I’m trying to use long term home assistant history to answer questions like these:
- How long was my heater on in the February 2022?
- What was the average outdoor temperature in February 2022?
- How did the indoor humidity change through the seasons in 2022?
These are just examples. I don’t have long term storage set up yet, so these aren’t going to be answerable for the past, but I want to ask them about data I’m collecting now.
Questions
Influxdb Question(s)
I have influxdb, with an autogen database that stores everything for 31d, like a lot of tutorials recommend.
I added retention policies for yearly and forever. I would like to store hourly data for a year and daily data forever (until the heat death of the universe, or I have to format my HA instance).
- It looks like I can’t do that very automatically. I found out how to add continuous queries for each unit type. I’ve been typing in things like this:
CREATE CONTINUOUS QUERY "cg_24h_hPa" ON "homeassistant" BEGIN SELECT mean(value) as value into "forever"."hPa" from "autogen"."hPa" group by time(24h), entity_id FILL(previous) END
CREATE CONTINUOUS QUERY "cg_1h_hPa" ON "homeassistant" BEGIN SELECT mean(value) as value into "year"."hPa" from "autogen"."hPa" group by time(1h), entity_id FILL(previous) END
It’s painful. Is there a better way to make everything be averaged and recorded like that?
- I got to the
state
database in influxdb. There are 450+ entities. There are boolean things, like heater on/off. There are strings, like weather data. There are integers and chars that don’t have units. Averaging these sometimes doesn’t make any sense. How can I store these things and have usable results long term?
Database Questions
-
Is influxdb the right choice?
-
Should I just give up and have the default retention policy collect everything forever? I don’t want to make it read GBs every time it makes an annual graph, so I think the separate retention policies make sense.
Statistics
In the hourly or daily statistics for things like booleans, it would be more useful to have the % of time it was on, and the duration of it being on, etc.
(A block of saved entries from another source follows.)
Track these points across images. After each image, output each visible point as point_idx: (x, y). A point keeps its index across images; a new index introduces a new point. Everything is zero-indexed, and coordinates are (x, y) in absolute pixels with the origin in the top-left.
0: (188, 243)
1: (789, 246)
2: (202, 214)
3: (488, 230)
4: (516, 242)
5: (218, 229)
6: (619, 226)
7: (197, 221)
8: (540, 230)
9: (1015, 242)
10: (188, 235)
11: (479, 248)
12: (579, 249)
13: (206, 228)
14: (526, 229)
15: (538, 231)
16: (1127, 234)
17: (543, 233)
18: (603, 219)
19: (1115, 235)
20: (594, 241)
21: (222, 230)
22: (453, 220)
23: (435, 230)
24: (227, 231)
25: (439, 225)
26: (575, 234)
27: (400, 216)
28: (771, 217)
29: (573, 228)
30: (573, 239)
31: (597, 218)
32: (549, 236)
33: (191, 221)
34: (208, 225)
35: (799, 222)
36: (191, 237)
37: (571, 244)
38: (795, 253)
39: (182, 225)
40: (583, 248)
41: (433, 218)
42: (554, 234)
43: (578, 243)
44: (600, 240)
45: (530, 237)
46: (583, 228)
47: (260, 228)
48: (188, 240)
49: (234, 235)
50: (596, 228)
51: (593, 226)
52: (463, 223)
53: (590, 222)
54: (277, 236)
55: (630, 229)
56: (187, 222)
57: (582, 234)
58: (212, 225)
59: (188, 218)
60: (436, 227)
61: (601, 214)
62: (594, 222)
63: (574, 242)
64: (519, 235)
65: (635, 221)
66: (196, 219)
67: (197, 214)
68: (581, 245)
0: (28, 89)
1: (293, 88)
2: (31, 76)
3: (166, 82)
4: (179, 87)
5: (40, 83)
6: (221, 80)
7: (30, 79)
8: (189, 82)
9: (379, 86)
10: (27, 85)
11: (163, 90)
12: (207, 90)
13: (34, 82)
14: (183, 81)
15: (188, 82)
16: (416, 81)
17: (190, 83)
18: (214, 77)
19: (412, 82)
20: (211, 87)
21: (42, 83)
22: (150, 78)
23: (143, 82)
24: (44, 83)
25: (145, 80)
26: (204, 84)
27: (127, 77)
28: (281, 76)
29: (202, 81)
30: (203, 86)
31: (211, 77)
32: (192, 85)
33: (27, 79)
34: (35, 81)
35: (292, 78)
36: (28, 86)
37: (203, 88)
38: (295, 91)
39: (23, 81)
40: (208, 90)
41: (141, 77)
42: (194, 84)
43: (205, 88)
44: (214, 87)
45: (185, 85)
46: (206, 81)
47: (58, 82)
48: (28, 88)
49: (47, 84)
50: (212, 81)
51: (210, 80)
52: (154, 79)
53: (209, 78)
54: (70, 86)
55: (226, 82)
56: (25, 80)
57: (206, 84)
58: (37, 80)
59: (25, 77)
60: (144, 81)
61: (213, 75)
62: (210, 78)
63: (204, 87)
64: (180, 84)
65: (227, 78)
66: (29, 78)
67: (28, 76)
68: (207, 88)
For example, knowing that the heater was on for 20mins from 3-4pm is useful. Knowing it was on for 33% of the time in that hour is useful. Knowing that the heater was on for 18% of the day on Feb 21st and 25% on Feb 25th is very useful.
- How do I get that kind of aggregated statistics into the history/database? Should I compute those things in homeassistant? Is there a way to do that with queries in influxdb? Is this a case for templates?
Old Entities
I’m also seeing a lot of old entities in the db. Stuff that is no longer used in home assistant. Devices that have been renamed, or taken offline, or whatever.
- Do you regularly reformat your HA instance to remove this kind of thing? I have a lot of work into configuring HA, but I would probably not mind moving everything from one instance to another, just to get rid of old stuff I don’t need anymore. Is there a better way?
Please answer anything you can. Sorry for the logjam of questions. I have been working on this, loading up on stuff, and I’m ready to ask for help, so there is a backlog of stuff.